Given text Block Start
I wanna get off the extreme mass, just to handle my body fat % a bit better (25% currently) You think maybe switching to pro 6 and extreme whey pwo is better? What would you recommend as the ideal supplements to take when bulking out?


----------



## gingernut (Dec 11, 2006)

You could make a good start by adding in the yolks from the eggs!


----------



## muhammadali (Mar 31, 2013)

lancashirerose said:


> You could make a good start by adding in the yolks from the eggs!


I really despise yolks, I can tolerate them but it's never been a preference. Wouldn't that be a little fattening?

also looking to get off the mass shakes and go for pro 6 and whey/b+r what are your thoughts on this?


----------



## TheTransporter (Jan 30, 2014)

You aint guna grow following ramadan mate. it was dreamed up thousdands of years before ppl started bodybuildn or understood the human body, iot's not good for you and maks no sense.

I know muslims are strict at following it but i never heard of allay striking anyone down for a protein shake during ramadan!


----------



## gingernut (Dec 11, 2006)

muhammadali said:


> I really despise yolks, I can tolerate them but it's never been a preference. Wouldn't that be a little fattening?
> 
> also looking to get off the mass shakes and go for pro 6 and whey/b+r what are your thoughts on this?


Ok I suggested them as an easy way to up food intake without much effort(infact less effort).

Yolks are very nutritious, they have been in all my off and on season diets (including leaning up), they contain iron, useful fats, and a bit of extra protein.

No food is fattening as such and certainly not egg yolks unless that's all you eat. It's how it's combined that makes the difference.
Given text Block End
Extracted information Block Start
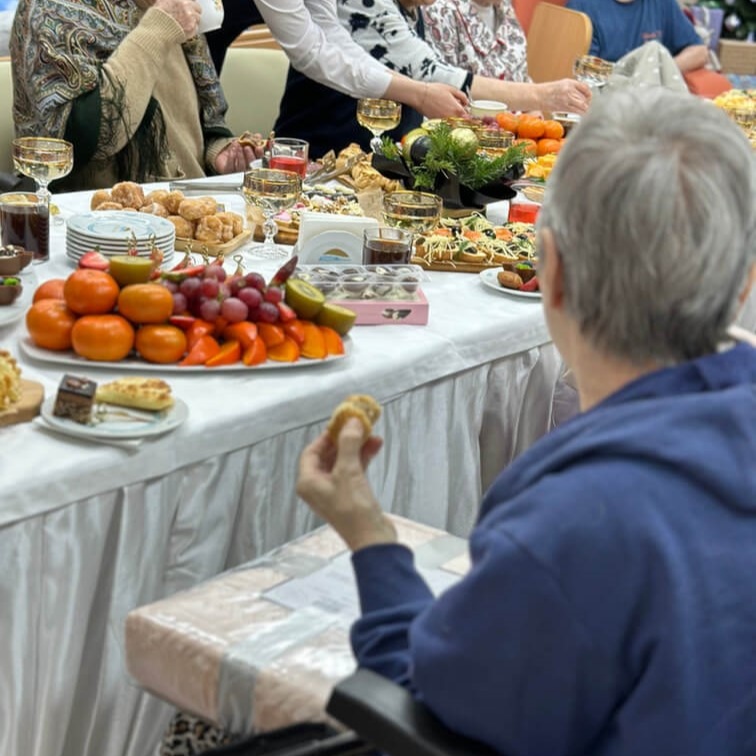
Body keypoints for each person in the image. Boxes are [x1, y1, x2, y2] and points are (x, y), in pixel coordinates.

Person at [296, 88, 756, 754]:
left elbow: (436, 704)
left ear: (551, 270)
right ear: (743, 283)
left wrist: (370, 538)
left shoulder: (575, 523)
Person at [274, 0, 590, 156]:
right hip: (322, 157)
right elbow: (434, 75)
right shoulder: (365, 5)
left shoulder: (416, 7)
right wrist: (543, 96)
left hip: (389, 160)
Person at [10, 0, 259, 190]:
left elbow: (198, 121)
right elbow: (79, 140)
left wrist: (218, 154)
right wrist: (158, 30)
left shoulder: (167, 6)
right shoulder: (51, 9)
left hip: (187, 211)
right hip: (98, 226)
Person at [566, 0, 709, 74]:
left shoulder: (662, 3)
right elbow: (583, 74)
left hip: (654, 95)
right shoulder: (582, 5)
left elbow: (699, 52)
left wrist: (656, 69)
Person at [423, 0, 530, 83]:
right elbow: (445, 86)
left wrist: (533, 106)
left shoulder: (505, 7)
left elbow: (522, 77)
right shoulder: (440, 11)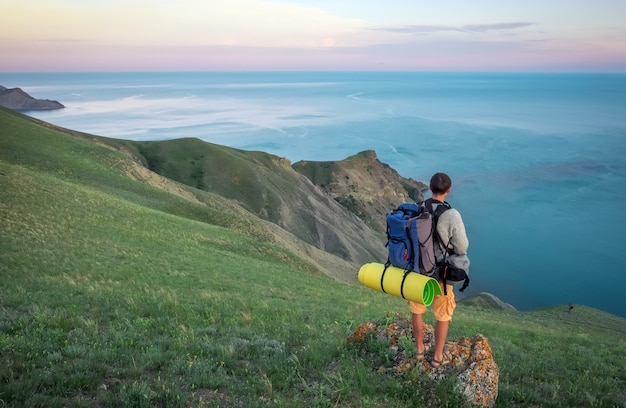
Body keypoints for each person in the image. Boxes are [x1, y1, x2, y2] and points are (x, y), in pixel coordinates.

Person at [410, 172, 469, 368]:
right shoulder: (451, 214)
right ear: (449, 190)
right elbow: (462, 247)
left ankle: (419, 351)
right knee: (443, 314)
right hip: (441, 273)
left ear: (430, 187)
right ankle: (437, 357)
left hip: (419, 270)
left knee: (417, 311)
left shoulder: (420, 207)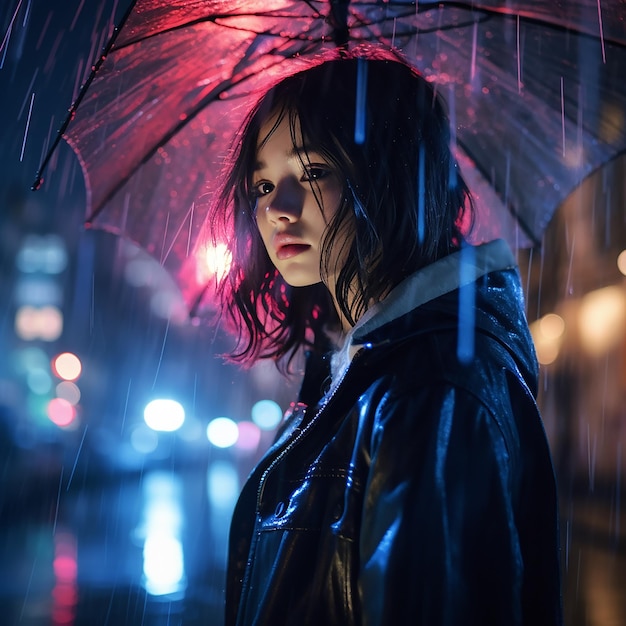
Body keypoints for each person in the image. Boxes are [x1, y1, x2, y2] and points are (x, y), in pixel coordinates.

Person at [210, 49, 563, 626]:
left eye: (314, 171)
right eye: (263, 184)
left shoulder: (429, 385)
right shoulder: (360, 367)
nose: (278, 208)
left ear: (388, 172)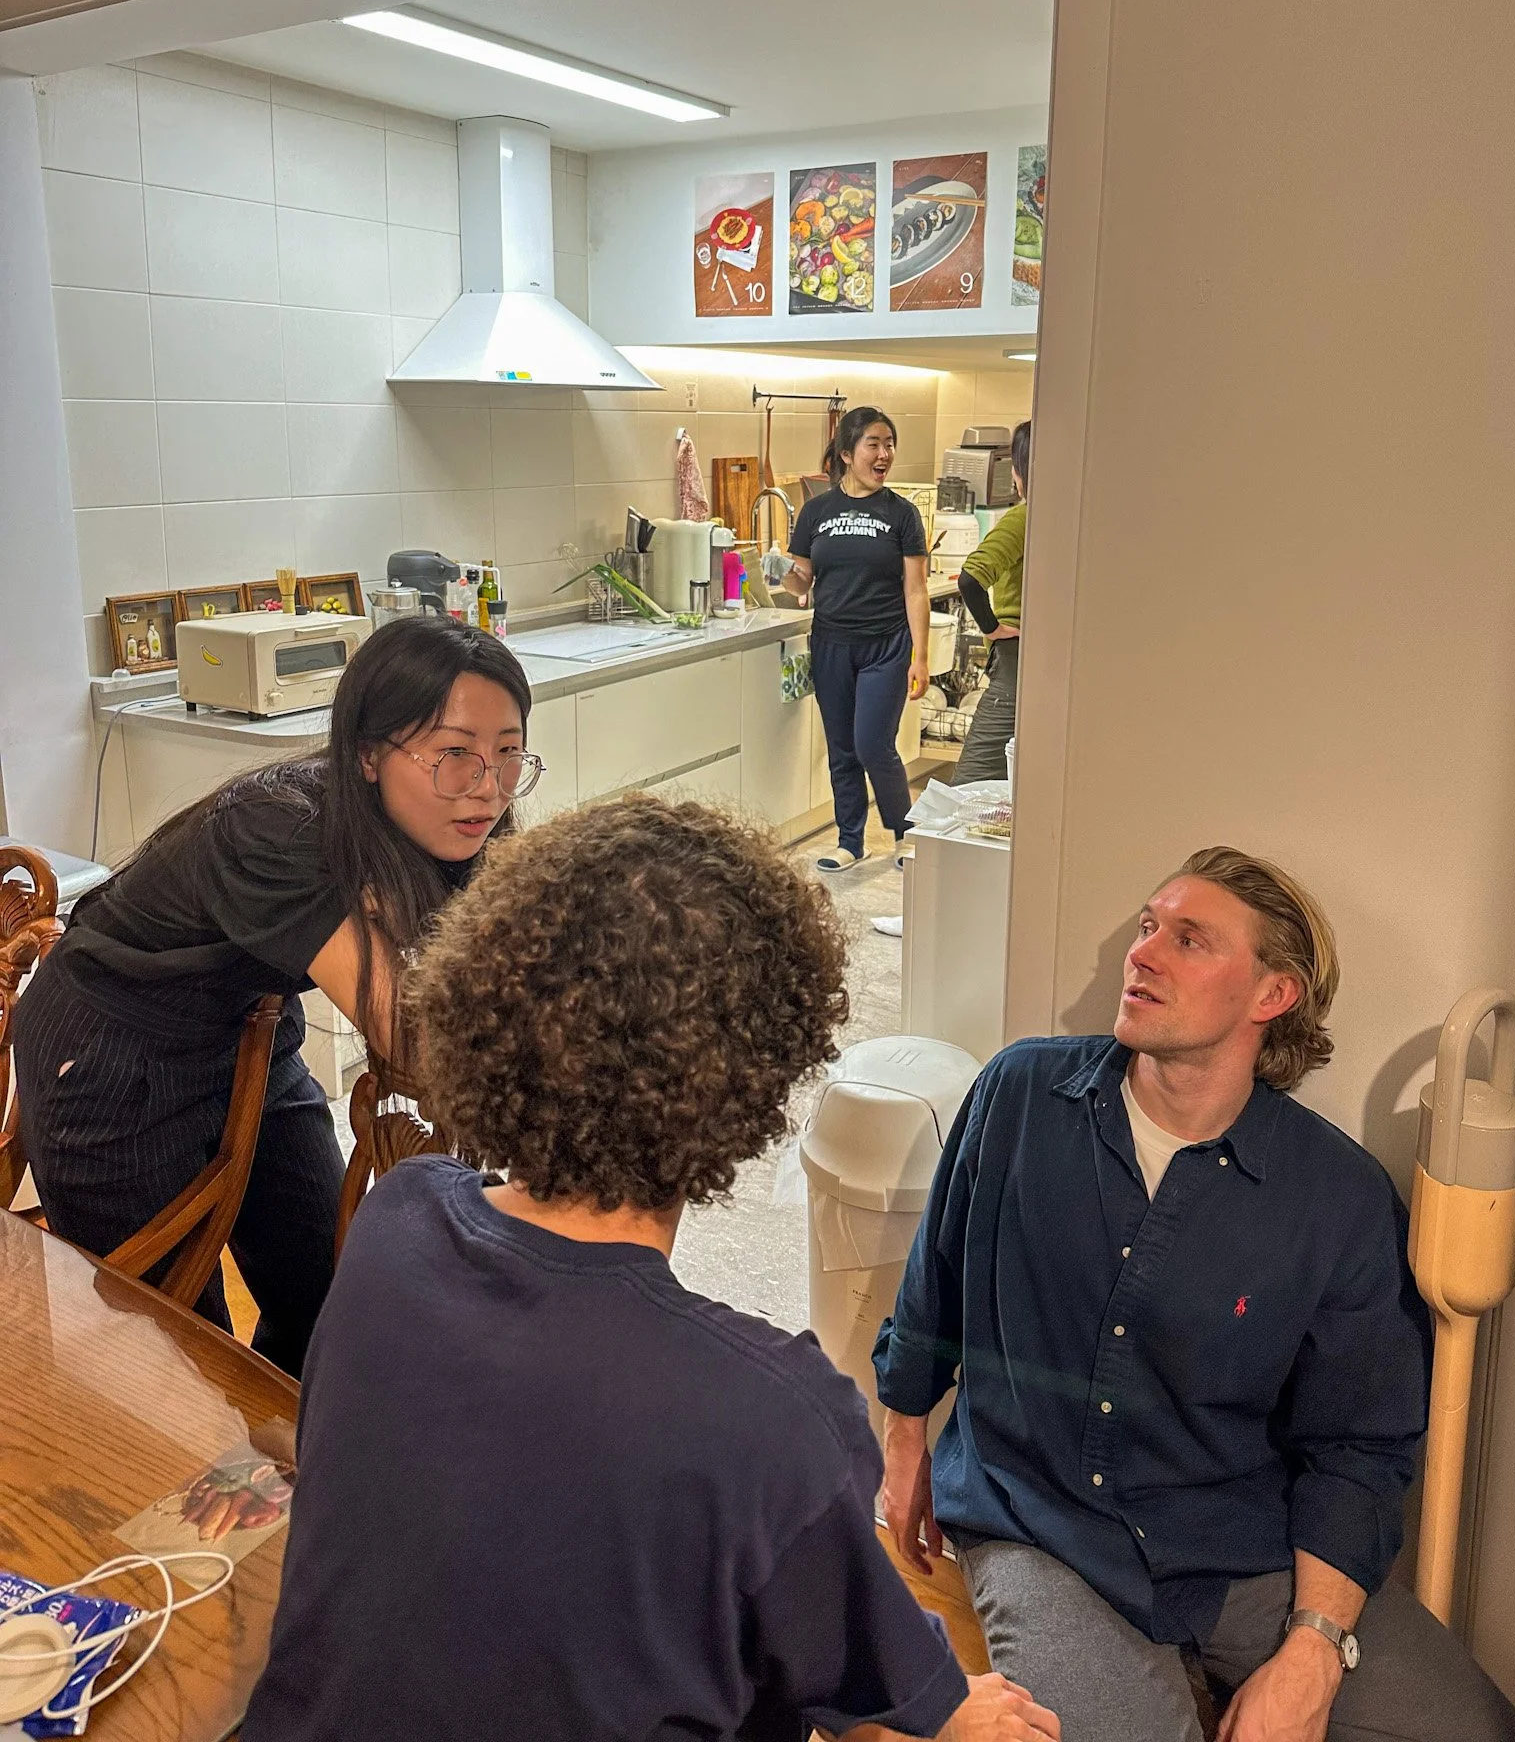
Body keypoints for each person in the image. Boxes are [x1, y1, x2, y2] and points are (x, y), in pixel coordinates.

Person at [241, 796, 1061, 1742]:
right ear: (747, 1079)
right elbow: (889, 1685)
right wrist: (959, 1719)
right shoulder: (772, 1415)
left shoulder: (399, 1220)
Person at [874, 846, 1515, 1742]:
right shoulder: (1020, 1094)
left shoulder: (1335, 1197)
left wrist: (1311, 1651)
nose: (1142, 953)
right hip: (1039, 1523)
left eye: (1189, 940)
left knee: (1474, 1731)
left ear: (1272, 996)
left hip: (1235, 1544)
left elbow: (1359, 1447)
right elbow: (936, 1284)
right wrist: (904, 1437)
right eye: (1148, 927)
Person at [11, 617, 537, 1375]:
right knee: (171, 1346)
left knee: (326, 1286)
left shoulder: (448, 816)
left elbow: (510, 957)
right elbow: (414, 1037)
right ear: (366, 754)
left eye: (508, 751)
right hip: (110, 1049)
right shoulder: (278, 829)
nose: (487, 786)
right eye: (454, 752)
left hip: (249, 1027)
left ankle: (297, 1458)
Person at [786, 406, 930, 872]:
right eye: (875, 443)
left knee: (873, 744)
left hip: (886, 645)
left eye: (889, 444)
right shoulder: (816, 512)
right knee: (842, 748)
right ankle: (850, 839)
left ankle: (905, 834)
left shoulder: (902, 514)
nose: (885, 453)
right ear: (847, 453)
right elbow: (801, 584)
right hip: (830, 643)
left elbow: (916, 589)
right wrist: (780, 573)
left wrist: (920, 657)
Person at [952, 421, 1029, 787]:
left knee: (971, 783)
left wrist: (993, 629)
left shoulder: (1024, 518)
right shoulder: (1070, 521)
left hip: (1015, 661)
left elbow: (970, 578)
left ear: (1019, 472)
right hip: (1042, 661)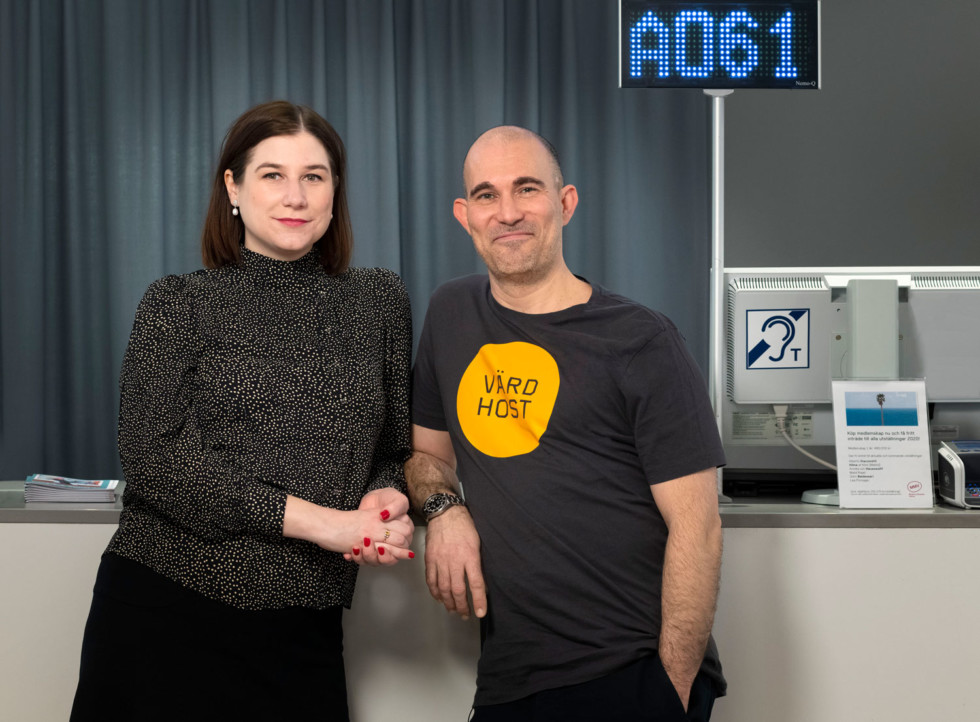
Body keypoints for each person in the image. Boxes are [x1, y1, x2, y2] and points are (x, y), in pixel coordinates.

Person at [71, 101, 414, 721]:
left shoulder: (378, 302)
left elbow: (391, 448)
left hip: (303, 628)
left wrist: (383, 499)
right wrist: (323, 525)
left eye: (314, 176)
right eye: (272, 174)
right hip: (165, 613)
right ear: (233, 186)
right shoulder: (178, 302)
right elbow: (152, 459)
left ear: (336, 192)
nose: (296, 195)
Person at [405, 126, 726, 721]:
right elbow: (428, 457)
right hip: (510, 677)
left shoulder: (641, 340)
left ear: (566, 202)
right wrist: (445, 514)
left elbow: (698, 527)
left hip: (628, 669)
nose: (507, 212)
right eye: (486, 195)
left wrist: (669, 692)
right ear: (464, 215)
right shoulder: (451, 313)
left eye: (527, 189)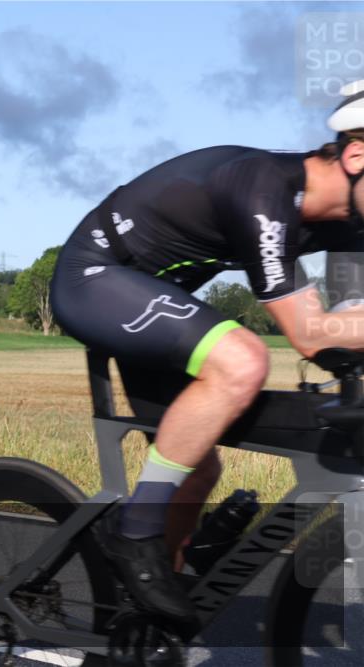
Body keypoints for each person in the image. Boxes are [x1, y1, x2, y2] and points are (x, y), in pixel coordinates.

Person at [50, 80, 364, 624]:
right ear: (357, 154)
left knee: (195, 468)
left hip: (154, 300)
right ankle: (133, 532)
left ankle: (146, 609)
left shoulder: (348, 219)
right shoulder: (264, 191)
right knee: (242, 359)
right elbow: (312, 333)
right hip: (96, 277)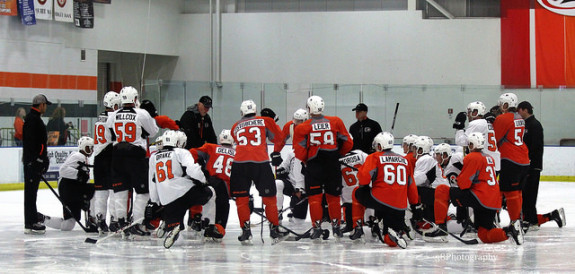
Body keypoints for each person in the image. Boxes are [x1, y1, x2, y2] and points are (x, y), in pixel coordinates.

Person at [423, 132, 524, 245]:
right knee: (484, 234)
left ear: (472, 144)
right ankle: (510, 231)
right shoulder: (489, 157)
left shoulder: (471, 157)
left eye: (469, 144)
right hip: (493, 201)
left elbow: (464, 184)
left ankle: (441, 229)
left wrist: (459, 180)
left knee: (442, 190)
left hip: (479, 197)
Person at [293, 95, 354, 240]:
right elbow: (348, 142)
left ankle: (317, 227)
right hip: (332, 163)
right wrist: (337, 153)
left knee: (315, 198)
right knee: (333, 197)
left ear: (309, 108)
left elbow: (299, 150)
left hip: (314, 164)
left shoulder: (302, 127)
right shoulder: (336, 121)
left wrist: (307, 160)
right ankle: (336, 227)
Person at [230, 99, 288, 244]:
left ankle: (245, 231)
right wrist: (272, 123)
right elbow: (278, 138)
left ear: (242, 112)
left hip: (239, 163)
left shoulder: (235, 126)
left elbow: (237, 139)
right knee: (269, 198)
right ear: (255, 111)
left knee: (242, 200)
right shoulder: (265, 121)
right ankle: (274, 230)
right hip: (260, 162)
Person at [148, 130, 217, 248]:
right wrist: (203, 180)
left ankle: (171, 224)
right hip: (184, 192)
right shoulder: (181, 152)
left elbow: (152, 181)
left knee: (177, 237)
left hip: (167, 199)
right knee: (210, 192)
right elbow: (193, 170)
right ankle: (209, 225)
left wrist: (155, 201)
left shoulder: (153, 157)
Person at [106, 86, 159, 236]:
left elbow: (110, 135)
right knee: (142, 191)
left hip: (117, 154)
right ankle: (137, 222)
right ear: (135, 99)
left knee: (120, 190)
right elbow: (153, 131)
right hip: (136, 154)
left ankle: (121, 221)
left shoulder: (112, 115)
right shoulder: (141, 113)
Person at [352, 132, 419, 248]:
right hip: (399, 205)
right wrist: (414, 204)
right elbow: (411, 185)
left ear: (379, 145)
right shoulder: (404, 160)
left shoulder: (374, 157)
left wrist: (363, 176)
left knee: (357, 192)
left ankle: (357, 226)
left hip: (380, 200)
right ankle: (394, 232)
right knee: (390, 241)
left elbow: (363, 180)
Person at [517, 101, 565, 230]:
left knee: (529, 194)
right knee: (526, 194)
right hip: (527, 164)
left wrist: (529, 161)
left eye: (519, 110)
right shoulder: (526, 124)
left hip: (532, 165)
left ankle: (529, 220)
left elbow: (535, 146)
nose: (518, 113)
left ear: (525, 110)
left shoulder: (534, 125)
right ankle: (541, 218)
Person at [493, 93, 530, 237]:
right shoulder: (519, 117)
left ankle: (515, 223)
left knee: (510, 193)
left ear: (506, 104)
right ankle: (517, 220)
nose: (500, 107)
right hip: (523, 159)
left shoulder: (503, 118)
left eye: (502, 104)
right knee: (517, 192)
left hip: (510, 159)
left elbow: (494, 138)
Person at [40, 137, 96, 231]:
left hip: (70, 190)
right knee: (96, 190)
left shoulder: (84, 158)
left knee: (68, 224)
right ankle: (92, 218)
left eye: (92, 148)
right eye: (88, 148)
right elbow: (62, 170)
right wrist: (79, 175)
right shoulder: (79, 156)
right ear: (82, 147)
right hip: (69, 189)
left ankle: (41, 218)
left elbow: (83, 179)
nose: (91, 150)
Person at [189, 129, 235, 238]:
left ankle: (196, 218)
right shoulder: (237, 152)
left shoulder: (211, 147)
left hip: (210, 181)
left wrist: (199, 163)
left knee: (200, 192)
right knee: (222, 204)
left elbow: (192, 153)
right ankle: (218, 227)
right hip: (226, 186)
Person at [22, 94, 52, 234]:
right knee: (31, 193)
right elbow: (35, 143)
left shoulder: (32, 119)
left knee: (31, 193)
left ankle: (31, 220)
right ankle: (31, 222)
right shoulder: (34, 121)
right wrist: (39, 159)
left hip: (31, 161)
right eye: (45, 105)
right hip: (32, 162)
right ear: (41, 105)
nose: (46, 107)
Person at [92, 91, 121, 234]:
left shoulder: (99, 118)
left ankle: (100, 219)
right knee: (114, 190)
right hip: (109, 157)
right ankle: (115, 220)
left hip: (98, 158)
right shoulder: (113, 117)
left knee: (100, 192)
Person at [411, 136, 449, 233]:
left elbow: (417, 181)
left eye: (415, 148)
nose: (413, 151)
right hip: (438, 192)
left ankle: (416, 218)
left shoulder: (425, 159)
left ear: (420, 149)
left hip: (439, 193)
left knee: (412, 191)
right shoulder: (427, 159)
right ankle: (423, 218)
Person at [453, 101, 500, 173]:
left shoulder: (476, 123)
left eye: (469, 112)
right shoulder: (486, 122)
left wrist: (459, 127)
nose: (468, 115)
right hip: (493, 160)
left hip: (486, 163)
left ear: (475, 112)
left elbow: (461, 141)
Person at [275, 148, 307, 225]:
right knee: (277, 183)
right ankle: (278, 213)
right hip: (291, 183)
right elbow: (284, 166)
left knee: (298, 221)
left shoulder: (312, 152)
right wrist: (280, 170)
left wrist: (300, 188)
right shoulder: (291, 153)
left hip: (306, 187)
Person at [339, 149, 368, 234]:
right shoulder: (360, 153)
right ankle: (371, 224)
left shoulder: (338, 159)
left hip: (347, 191)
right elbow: (371, 164)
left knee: (348, 207)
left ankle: (350, 225)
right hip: (361, 188)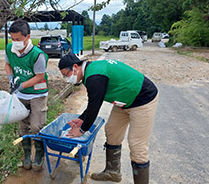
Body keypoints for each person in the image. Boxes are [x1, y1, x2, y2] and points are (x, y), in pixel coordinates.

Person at [58, 53, 158, 184]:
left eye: (66, 74)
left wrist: (82, 129)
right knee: (112, 130)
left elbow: (95, 106)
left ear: (75, 67)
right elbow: (94, 102)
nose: (66, 79)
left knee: (137, 145)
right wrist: (82, 118)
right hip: (124, 100)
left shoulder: (94, 77)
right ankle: (113, 172)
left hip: (142, 99)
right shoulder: (90, 71)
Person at [5, 19, 49, 171]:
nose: (14, 42)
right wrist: (11, 78)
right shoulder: (10, 49)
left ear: (27, 36)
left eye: (18, 39)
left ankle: (39, 154)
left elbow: (40, 76)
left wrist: (21, 85)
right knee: (23, 126)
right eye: (12, 38)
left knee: (37, 126)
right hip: (21, 94)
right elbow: (8, 64)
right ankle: (27, 154)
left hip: (37, 93)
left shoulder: (37, 55)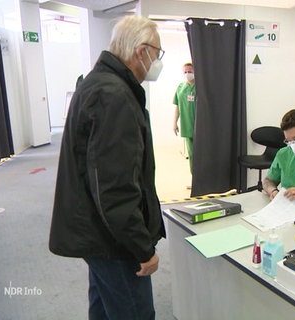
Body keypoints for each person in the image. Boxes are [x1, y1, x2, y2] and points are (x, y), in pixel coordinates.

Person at [49, 16, 165, 320]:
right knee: (135, 313)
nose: (158, 61)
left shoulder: (97, 84)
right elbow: (116, 189)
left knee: (103, 308)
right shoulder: (115, 97)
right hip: (114, 242)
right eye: (158, 53)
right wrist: (143, 249)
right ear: (141, 51)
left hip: (97, 233)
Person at [172, 62, 196, 173]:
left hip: (199, 126)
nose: (187, 74)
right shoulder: (181, 87)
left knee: (201, 153)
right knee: (191, 155)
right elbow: (177, 106)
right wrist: (174, 123)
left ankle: (203, 180)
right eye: (185, 72)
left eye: (190, 71)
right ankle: (194, 179)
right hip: (187, 125)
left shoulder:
Extracted information Block End
» Assigned task 1: In the forum thread, which three things does the reply defending egg yolks say they contain?
» Assigned task 2: Write out the forum thread from "You aint guna" up to and including "maks no sense.".

» Task result 1: Iron, useful fats, and a bit of extra protein.

» Task result 2:
You aint guna grow following ramadan mate. it was dreamed up thousdands of years before ppl started bodybuildn or understood the human body, iot's not good for you and maks no sense.